- _What is asked_
Rewrite the lines of the listing from the line with "scientific name: Pachydiplax longipennis" to the line with "genus: Larrea", swapping "phylum" for "division" and leaving everything else unchanged. Give back only those lines.

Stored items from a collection
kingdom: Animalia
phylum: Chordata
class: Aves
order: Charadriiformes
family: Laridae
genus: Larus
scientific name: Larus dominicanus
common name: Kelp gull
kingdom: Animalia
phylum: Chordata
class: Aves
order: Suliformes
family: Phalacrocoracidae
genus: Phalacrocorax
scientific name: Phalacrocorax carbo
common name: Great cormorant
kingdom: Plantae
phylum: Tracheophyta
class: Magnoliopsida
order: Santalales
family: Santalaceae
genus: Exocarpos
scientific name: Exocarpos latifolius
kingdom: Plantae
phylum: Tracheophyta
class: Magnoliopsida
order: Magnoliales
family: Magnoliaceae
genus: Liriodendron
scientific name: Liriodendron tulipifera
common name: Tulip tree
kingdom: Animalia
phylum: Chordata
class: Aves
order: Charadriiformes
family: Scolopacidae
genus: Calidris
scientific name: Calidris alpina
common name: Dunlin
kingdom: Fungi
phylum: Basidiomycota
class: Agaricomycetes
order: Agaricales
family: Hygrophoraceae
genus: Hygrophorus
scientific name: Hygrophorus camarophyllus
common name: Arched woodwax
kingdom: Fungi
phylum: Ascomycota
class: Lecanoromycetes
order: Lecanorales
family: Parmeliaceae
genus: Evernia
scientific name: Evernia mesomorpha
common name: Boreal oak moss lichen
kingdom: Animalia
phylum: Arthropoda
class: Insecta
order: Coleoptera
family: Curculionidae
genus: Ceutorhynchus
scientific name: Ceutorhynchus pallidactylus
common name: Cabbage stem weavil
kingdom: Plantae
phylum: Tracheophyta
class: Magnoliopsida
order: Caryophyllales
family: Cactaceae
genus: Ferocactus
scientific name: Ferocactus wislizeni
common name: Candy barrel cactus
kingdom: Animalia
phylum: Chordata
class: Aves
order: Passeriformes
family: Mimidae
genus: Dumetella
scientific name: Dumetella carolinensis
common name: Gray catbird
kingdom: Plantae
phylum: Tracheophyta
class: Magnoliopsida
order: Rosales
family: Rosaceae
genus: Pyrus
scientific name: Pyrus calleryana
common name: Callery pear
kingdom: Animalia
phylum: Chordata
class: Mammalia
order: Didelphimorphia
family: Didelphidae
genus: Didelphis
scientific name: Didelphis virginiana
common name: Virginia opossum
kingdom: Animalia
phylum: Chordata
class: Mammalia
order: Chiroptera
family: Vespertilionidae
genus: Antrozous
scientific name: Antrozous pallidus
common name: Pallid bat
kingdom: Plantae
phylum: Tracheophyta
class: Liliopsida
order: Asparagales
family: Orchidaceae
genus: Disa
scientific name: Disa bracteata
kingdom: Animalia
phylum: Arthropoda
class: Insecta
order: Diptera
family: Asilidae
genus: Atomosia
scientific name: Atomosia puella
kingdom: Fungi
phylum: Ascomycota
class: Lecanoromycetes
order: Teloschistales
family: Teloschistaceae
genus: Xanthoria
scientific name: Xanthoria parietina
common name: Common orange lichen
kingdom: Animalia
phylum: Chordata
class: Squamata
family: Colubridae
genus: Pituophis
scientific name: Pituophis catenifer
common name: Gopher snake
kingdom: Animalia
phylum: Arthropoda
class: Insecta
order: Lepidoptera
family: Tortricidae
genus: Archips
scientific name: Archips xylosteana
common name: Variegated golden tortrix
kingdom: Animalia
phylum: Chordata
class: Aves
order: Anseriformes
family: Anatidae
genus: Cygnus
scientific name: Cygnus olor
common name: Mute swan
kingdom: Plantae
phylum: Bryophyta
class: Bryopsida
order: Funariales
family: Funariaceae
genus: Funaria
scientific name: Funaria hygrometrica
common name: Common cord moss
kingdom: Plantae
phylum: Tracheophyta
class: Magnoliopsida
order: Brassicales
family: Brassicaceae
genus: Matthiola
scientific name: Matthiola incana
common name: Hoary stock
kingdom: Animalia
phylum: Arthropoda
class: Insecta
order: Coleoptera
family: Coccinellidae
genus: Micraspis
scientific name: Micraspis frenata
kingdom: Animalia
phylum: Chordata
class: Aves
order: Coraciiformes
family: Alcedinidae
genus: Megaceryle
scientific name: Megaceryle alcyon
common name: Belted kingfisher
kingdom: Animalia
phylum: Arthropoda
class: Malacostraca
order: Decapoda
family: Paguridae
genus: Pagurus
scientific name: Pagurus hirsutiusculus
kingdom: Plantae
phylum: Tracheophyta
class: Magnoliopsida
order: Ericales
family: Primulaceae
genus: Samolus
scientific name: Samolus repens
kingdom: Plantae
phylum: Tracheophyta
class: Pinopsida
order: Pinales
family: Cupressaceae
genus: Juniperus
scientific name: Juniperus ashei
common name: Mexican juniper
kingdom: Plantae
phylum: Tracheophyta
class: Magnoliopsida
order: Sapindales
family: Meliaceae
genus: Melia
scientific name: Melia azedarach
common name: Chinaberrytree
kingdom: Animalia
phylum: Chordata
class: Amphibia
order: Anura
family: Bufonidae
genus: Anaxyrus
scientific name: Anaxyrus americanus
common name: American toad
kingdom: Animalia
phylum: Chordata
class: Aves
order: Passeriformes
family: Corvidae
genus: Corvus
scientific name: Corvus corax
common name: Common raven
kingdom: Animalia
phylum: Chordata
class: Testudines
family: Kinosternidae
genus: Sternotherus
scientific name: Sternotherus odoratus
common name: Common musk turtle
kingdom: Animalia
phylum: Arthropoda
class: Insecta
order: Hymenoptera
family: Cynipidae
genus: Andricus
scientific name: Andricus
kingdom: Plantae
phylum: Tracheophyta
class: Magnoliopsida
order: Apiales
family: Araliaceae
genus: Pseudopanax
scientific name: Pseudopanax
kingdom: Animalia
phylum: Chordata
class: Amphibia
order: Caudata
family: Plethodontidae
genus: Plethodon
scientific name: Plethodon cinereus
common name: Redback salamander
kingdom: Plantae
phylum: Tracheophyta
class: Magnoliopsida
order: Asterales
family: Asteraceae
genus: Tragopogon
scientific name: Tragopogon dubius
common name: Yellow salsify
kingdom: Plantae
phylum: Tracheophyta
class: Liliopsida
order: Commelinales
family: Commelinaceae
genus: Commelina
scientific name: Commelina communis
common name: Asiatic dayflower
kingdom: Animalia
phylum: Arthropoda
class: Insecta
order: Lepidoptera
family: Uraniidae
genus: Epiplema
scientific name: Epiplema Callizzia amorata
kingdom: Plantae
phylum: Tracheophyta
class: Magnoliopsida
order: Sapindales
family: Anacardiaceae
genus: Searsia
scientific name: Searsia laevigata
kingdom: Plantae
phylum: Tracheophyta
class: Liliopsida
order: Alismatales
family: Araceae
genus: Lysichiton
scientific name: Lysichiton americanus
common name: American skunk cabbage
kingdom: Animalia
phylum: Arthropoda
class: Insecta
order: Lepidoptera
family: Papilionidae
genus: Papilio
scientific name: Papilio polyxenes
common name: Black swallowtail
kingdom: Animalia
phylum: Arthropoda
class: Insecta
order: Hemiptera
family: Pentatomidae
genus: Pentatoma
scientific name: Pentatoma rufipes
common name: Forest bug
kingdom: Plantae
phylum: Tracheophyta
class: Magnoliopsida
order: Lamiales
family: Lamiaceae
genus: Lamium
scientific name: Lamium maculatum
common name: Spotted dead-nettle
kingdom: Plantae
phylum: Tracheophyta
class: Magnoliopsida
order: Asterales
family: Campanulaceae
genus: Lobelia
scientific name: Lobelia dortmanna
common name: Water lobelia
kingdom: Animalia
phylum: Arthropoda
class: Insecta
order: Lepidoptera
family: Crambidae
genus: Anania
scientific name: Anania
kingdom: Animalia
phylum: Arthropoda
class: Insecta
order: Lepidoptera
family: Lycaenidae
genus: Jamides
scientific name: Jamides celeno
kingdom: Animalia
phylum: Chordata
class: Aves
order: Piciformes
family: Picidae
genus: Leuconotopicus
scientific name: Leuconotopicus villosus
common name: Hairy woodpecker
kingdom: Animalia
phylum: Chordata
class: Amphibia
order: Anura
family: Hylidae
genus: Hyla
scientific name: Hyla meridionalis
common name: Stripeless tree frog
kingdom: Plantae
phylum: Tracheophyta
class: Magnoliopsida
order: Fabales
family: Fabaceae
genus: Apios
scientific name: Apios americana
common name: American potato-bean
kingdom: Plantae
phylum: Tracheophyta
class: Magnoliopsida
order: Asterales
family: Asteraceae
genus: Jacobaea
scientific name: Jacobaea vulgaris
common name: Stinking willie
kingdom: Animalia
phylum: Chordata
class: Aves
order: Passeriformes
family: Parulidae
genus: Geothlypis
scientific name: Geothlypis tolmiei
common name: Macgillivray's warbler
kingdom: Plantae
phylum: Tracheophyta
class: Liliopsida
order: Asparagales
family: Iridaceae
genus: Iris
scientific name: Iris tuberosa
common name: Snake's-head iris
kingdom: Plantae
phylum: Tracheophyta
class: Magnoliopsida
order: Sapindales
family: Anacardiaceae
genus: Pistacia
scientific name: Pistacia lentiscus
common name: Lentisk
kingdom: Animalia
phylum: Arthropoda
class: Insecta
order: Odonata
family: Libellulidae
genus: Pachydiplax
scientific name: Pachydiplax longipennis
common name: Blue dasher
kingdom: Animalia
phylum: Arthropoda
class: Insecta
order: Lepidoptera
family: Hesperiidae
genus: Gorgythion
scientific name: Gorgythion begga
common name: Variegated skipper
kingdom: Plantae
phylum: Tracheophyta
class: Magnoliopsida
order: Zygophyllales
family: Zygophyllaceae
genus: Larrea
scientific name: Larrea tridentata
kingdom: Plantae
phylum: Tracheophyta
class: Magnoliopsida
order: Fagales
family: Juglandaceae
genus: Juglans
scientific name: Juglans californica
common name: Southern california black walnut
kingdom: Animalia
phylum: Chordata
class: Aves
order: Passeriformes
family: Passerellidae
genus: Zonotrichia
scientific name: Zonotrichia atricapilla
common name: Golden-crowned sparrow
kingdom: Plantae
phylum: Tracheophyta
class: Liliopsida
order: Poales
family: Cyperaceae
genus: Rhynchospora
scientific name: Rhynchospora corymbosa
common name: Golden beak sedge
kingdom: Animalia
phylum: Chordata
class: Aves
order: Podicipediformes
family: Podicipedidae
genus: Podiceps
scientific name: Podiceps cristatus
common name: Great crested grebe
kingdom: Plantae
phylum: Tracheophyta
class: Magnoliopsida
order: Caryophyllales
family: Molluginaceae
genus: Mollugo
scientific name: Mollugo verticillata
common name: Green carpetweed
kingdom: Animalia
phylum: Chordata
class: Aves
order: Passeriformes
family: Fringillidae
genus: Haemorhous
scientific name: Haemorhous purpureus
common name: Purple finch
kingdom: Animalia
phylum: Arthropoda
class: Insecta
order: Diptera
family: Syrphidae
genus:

- _Final result_
scientific name: Pachydiplax longipennis
common name: Blue dasher
kingdom: Animalia
division: Arthropoda
class: Insecta
order: Lepidoptera
family: Hesperiidae
genus: Gorgythion
scientific name: Gorgythion begga
common name: Variegated skipper
kingdom: Plantae
division: Tracheophyta
class: Magnoliopsida
order: Zygophyllales
family: Zygophyllaceae
genus: Larrea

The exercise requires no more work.